** TEXT EXCERPT **
>> START
Before continuing, note the similarity between the map above that I created of BRICS progression to this one below of nations in debt to China. We should probably just combine the two for the purposes of discussing what is being called the BRICS currency.
In 1999 I was standing in a (designated primary market maker) pit at the Chicago Board of Options Exchange trying to make the case to the traders around me that the explosion of the mortgage bond market was an intentional increase in dollar supply, and that the growth of the dollar supply added instability to the entire economy and to the Dot Com bubble in particular (a bubble which was just becoming an agreed upon "fact" among most traders). Though I had traded billions of dollars worth of bonds and even more in notional interest rate swaps, I was the new guy at the world's largest options trading firm (SIG), and at 21 years old, the lowest man on a totem pole that enjoyed gazing at itself in the mirror. I was quickly dubbed "the conspiracy theorist" of the group, meaning that the pit would be so boring that I would quit that job in a few months, go home, open my own account with half my savings, and trade the remaining months of the Dot Com bubble to 1600% profits. Some heads on the totem pole were not amused.
But I move on quickly and try to stay in tune with global economic shifts.
The dramatic expansion of the monetary supply only continued to get worse over the years. We long passed the necessity of an economic crisis. Food riots have begun around the world, and people burning their electricity bills in Europe won't make investment (several years overdue) in new energy sources any easier. It's going to get worse before it gets better. Meanwhile, half the world wants off the Titanic. There are men dressed as women piling into the lifeboats. It's not even subtle.
The BRICS Monetary Movement Emerges
Those of you wise enough to get your news outside of the legacy media may already be aware that a powerful group of nations is considering upending the global dollar apple cart. If you weren't aware of these rapidly shifting monetary machinations, it's time to shuffle your media.
In 2009, on the heels of the mortgage bond market collapse, the four nations of Brazil, Russia, India, and China (BRIC) met to discuss their common economic future once the Monetary/Currency Wars began. They were soon joined by South Africa to form the BRICS block, which certainly sounds like something you'd use to build a new house to store your wealth. In 2018, Russia dumped nearly all of its U.S. treasuries (and its invasion of Ukraine already advertised in Western media?) while China recently reduced its dollar reserves.
>> END
** EXTRACTED DATA **
>> START
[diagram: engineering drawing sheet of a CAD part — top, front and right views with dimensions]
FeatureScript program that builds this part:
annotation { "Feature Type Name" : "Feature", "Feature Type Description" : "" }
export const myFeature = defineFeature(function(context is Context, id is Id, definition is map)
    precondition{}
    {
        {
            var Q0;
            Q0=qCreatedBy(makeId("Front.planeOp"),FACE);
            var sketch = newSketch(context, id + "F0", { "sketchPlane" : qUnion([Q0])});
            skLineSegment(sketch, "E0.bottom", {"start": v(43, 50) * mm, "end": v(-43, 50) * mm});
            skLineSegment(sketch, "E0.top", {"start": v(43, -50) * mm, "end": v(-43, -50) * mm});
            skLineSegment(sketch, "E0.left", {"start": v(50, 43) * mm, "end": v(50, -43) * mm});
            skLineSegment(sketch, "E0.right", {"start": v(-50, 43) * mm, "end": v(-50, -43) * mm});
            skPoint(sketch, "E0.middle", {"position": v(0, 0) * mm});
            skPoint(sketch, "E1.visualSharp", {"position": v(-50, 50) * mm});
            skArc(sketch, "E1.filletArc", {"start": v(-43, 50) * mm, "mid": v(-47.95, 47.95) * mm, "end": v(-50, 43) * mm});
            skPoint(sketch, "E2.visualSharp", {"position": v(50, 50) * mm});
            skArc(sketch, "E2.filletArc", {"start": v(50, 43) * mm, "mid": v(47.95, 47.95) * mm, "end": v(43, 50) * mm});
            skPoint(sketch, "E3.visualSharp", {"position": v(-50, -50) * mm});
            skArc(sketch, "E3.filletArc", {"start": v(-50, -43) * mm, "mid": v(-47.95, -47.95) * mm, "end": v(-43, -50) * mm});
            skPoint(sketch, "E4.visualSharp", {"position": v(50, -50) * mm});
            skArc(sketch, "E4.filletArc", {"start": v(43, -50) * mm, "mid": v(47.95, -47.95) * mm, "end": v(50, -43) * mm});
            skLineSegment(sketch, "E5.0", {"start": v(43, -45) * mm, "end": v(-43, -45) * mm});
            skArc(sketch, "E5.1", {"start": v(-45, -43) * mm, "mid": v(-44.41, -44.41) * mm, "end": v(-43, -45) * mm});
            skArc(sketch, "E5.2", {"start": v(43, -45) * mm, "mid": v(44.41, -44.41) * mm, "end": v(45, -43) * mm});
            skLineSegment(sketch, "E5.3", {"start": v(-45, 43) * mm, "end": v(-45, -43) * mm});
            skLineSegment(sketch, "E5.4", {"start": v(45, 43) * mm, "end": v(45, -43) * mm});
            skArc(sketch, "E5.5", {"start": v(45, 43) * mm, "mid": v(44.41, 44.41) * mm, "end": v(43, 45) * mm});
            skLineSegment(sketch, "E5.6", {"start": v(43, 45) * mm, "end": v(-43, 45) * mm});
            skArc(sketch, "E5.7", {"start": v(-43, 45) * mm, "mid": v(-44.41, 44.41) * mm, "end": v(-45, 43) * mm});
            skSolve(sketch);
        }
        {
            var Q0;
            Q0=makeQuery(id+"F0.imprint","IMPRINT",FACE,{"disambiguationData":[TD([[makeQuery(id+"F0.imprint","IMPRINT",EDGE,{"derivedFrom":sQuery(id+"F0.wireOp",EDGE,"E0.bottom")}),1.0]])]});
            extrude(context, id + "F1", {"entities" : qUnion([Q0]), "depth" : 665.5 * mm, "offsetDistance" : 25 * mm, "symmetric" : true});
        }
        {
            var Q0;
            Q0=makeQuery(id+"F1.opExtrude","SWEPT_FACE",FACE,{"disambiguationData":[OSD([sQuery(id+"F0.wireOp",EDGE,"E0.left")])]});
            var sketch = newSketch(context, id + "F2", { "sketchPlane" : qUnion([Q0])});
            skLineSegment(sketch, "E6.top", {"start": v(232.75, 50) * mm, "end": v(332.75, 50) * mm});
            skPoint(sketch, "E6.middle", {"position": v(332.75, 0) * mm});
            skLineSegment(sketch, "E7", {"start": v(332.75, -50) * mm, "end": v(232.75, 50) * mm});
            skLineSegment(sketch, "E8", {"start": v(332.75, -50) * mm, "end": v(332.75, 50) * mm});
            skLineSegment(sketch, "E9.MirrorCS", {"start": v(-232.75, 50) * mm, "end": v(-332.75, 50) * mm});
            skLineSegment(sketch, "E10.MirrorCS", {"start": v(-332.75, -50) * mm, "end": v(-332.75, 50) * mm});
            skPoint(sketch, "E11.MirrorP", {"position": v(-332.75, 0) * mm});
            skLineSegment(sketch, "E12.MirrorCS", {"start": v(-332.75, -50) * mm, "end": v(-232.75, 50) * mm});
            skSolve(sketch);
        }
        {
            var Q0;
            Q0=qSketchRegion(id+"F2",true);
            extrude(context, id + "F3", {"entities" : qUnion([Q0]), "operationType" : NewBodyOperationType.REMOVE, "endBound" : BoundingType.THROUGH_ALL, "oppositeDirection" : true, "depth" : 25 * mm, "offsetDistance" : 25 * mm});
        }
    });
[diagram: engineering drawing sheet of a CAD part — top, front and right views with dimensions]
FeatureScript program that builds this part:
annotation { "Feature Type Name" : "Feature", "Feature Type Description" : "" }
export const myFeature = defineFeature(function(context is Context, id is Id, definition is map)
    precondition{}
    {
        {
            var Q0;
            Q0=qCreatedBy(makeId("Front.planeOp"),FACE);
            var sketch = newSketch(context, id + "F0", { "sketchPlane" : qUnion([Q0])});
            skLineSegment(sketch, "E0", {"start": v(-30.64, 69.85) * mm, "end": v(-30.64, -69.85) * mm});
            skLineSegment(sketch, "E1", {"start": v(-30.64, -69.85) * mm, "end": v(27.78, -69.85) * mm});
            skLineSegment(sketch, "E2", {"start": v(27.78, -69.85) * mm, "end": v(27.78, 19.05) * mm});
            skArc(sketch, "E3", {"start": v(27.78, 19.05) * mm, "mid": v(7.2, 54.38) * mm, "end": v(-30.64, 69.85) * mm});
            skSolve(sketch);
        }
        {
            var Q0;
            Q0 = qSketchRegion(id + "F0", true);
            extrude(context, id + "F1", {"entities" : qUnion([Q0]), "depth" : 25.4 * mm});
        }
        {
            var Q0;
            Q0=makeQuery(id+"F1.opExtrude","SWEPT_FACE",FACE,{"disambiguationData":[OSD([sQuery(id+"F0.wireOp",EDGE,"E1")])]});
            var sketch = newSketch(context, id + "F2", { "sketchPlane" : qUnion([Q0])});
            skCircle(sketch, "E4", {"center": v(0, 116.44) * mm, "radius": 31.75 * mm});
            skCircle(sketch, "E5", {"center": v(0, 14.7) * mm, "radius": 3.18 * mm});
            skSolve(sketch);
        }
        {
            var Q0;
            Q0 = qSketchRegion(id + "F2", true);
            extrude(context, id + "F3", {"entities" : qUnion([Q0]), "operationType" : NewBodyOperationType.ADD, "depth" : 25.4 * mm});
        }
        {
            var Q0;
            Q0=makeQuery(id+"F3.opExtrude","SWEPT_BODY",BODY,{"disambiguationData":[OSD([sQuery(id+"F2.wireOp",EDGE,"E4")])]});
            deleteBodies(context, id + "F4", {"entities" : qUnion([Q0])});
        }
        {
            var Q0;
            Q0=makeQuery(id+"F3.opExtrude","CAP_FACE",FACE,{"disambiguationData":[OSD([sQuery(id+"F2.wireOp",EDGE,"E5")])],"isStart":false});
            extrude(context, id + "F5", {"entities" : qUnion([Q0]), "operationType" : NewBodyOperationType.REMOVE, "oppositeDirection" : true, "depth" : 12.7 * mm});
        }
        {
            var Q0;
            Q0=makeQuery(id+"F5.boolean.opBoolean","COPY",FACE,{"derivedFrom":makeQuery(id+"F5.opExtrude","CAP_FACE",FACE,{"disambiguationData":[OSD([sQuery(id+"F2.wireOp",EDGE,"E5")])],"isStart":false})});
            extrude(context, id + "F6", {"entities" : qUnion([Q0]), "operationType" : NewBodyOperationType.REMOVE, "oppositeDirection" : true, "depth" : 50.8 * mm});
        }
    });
>> END
** SHORT PROBLEM A **
In the text on the BRICS currency, rewrite the paragraph beginning "In 1999 I was standing" more briefly, keeping its main facts.
** SHORT PROBLEM B **
List the nations that the text on the BRICS currency names as forming the BRICS block.

** EXERCISE RESULT A **
In 1999, while working in a designated primary market maker pit at the Chicago Board of Options Exchange, I argued to the traders around me that the explosion of the mortgage bond market was an intentional increase in dollar supply. I said this growth destabilized the whole economy and the Dot Com bubble in particular, which most traders were only beginning to accept as a fact. I had traded billions of dollars in bonds and even more in notional interest rate swaps. Even so, I was the new hire at SIG, the world's largest options trading firm, and at 21 I ranked lowest on its totem pole. I was soon dubbed "the conspiracy theorist." Within a few months I quit and went home. I opened my own account with half my savings and traded the remaining months of the Dot Com bubble to 1600% profits, which left some senior figures unamused.

** EXERCISE RESULT B **
- Brazil
- Russia
- India
- China
- South Africa